La magnitud del evento exigió una operación logística y de seguridad que le da a Santa Marta una estampa pocas veces vista. Desde hace días se ejecuta un plan de control que involucra unidades élite de la Policía Nacional, grupos antiexplosivos, fuerzas de inteligencia, escuadrones de protección de dignatarios, equipos navales, sobrevuelos, cierres viales y monitoreo permanente en zonas estratégicas.
Nunca antes la ciudad había tenido un dispositivo de seguridad comparable.

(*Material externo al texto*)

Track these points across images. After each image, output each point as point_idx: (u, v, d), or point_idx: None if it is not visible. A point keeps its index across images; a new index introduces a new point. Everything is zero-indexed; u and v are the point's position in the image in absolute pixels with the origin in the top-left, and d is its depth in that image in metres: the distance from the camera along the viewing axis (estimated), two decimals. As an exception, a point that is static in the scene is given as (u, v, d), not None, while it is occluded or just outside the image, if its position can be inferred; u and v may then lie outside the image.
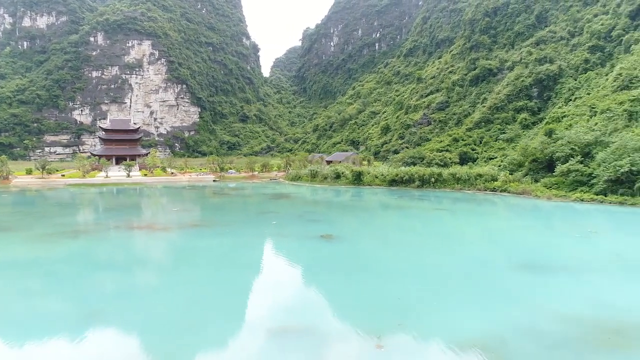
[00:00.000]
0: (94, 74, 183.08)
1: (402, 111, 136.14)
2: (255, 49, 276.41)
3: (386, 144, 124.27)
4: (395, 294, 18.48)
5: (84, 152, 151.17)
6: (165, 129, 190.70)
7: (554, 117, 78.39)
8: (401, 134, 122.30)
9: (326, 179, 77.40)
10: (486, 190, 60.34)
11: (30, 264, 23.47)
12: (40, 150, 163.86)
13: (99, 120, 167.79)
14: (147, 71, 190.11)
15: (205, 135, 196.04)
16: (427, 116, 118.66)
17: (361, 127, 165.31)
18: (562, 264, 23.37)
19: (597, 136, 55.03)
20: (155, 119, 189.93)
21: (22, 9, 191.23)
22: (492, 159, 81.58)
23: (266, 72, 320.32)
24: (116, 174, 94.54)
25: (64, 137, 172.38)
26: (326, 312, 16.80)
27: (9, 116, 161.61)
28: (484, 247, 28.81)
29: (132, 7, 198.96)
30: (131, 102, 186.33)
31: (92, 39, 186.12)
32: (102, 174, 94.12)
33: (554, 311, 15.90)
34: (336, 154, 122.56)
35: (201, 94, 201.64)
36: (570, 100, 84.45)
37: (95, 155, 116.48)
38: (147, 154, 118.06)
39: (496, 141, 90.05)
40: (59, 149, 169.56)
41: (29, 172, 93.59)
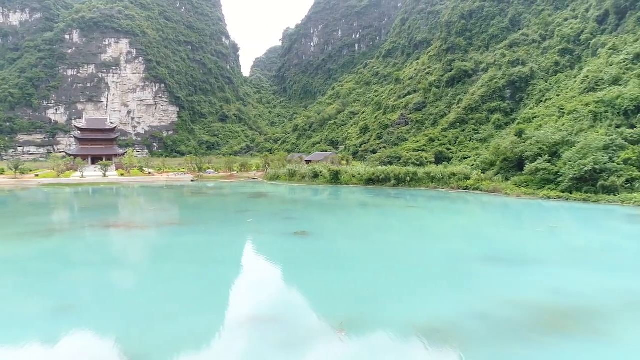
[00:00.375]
0: (70, 73, 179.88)
1: (381, 111, 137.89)
2: (235, 48, 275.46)
3: (365, 144, 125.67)
4: (362, 285, 19.32)
5: (59, 152, 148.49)
6: (143, 128, 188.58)
7: (525, 118, 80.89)
8: (379, 134, 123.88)
9: (304, 178, 78.15)
10: (459, 188, 62.04)
11: (0, 262, 23.49)
12: (13, 150, 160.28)
13: (75, 119, 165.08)
14: (125, 70, 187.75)
15: (184, 135, 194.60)
16: (405, 116, 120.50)
17: (340, 127, 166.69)
18: (522, 256, 24.66)
19: (564, 136, 57.15)
20: (132, 119, 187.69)
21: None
22: (466, 158, 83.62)
23: (246, 72, 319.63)
24: (92, 173, 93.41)
25: (38, 137, 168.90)
26: (294, 303, 17.54)
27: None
28: (453, 242, 29.95)
29: (109, 5, 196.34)
30: (108, 102, 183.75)
31: (67, 37, 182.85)
32: (78, 173, 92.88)
33: (507, 298, 17.00)
34: (315, 153, 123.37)
35: (180, 94, 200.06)
36: (541, 101, 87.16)
37: (70, 155, 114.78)
38: (124, 153, 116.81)
39: (470, 141, 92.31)
40: (33, 149, 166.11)
41: (1, 172, 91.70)
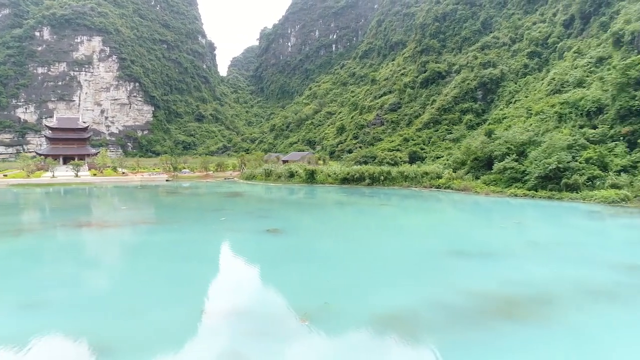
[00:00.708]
0: (40, 70, 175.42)
1: (357, 112, 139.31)
2: (211, 47, 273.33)
3: (341, 144, 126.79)
4: (329, 279, 19.99)
5: (29, 152, 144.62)
6: (117, 128, 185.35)
7: (496, 119, 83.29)
8: (355, 134, 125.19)
9: (280, 177, 78.54)
10: (431, 187, 63.50)
11: (-32, 260, 23.26)
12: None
13: (45, 118, 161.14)
14: (98, 68, 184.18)
15: (159, 134, 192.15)
16: (380, 117, 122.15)
17: (317, 127, 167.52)
18: (485, 250, 25.76)
19: (531, 136, 59.26)
20: (106, 118, 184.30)
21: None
22: (439, 157, 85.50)
23: (223, 71, 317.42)
24: (63, 173, 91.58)
25: (6, 136, 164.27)
26: (261, 296, 18.07)
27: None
28: (422, 238, 30.94)
29: (81, 2, 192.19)
30: (80, 100, 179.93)
31: (37, 34, 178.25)
32: (49, 174, 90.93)
33: (465, 288, 17.92)
34: (292, 153, 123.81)
35: (155, 93, 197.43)
36: (510, 102, 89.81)
37: (40, 154, 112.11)
38: (97, 153, 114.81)
39: (443, 141, 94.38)
40: (2, 149, 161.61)
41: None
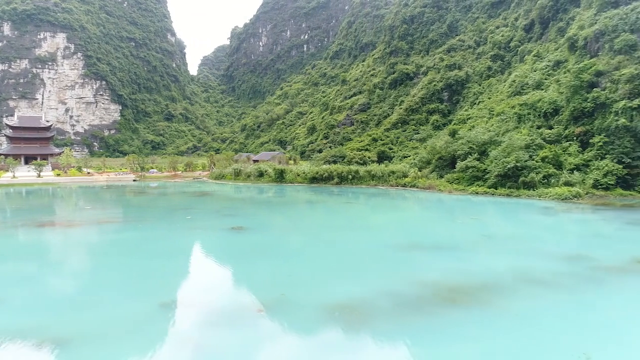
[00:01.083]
0: (0, 67, 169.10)
1: (328, 112, 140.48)
2: (181, 46, 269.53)
3: (312, 144, 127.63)
4: (288, 272, 20.67)
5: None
6: (82, 127, 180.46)
7: (461, 119, 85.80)
8: (326, 133, 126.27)
9: (249, 177, 78.67)
10: (398, 185, 65.07)
11: None
12: None
13: (6, 117, 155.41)
14: (62, 66, 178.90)
15: (127, 134, 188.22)
16: (350, 117, 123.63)
17: (289, 127, 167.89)
18: (441, 244, 26.99)
19: (492, 136, 61.56)
20: (71, 117, 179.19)
21: None
22: (407, 157, 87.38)
23: (194, 70, 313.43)
24: (25, 174, 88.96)
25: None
26: (222, 289, 18.58)
27: None
28: (384, 233, 31.96)
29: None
30: (43, 99, 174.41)
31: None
32: (9, 174, 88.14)
33: (417, 279, 18.94)
34: (263, 153, 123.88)
35: (122, 91, 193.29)
36: (475, 103, 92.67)
37: (0, 154, 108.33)
38: (61, 153, 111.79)
39: (410, 141, 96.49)
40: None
41: None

Y ello, lejos de generar tensión, se ha convertido en una oportunidad: Santa Marta demuestra que puede hospedar eventos de alta complejidad, que tiene capacidad institucional y que cuenta con el respaldo logístico del Estado colombiano para garantizar la integridad de los líderes más influyentes del hemisferio.
La dimensión cultural de la cumbre también aportó una capa adicional de visibilidad. Festivales, agenda turística, muestras gastronómicas, exposiciones artísticas y recorridos protocolarios ya están en marcha. La ciudad se muestra al mundo en todas sus dimensiones: su mar, su sierra, su multiculturalidad, su historia, su vitalidad económica y su potencial regional.
No es exagerado decir que esta cumbre redefine la posición de Santa Marta en el mapa global. La ciudad pasa de ser un destino turístico emblemático a convertirse en un eslabón de la diplomacia internacional.
Santa Marta emerge, por unos días, como el epicentro de la atención mundial. Y depende de Colombia aprovechar este impulso para convertirlo en un punto de partida, no en un punto aislado.
El desafío apenas comienza. Pero la oportunidad es inmensa.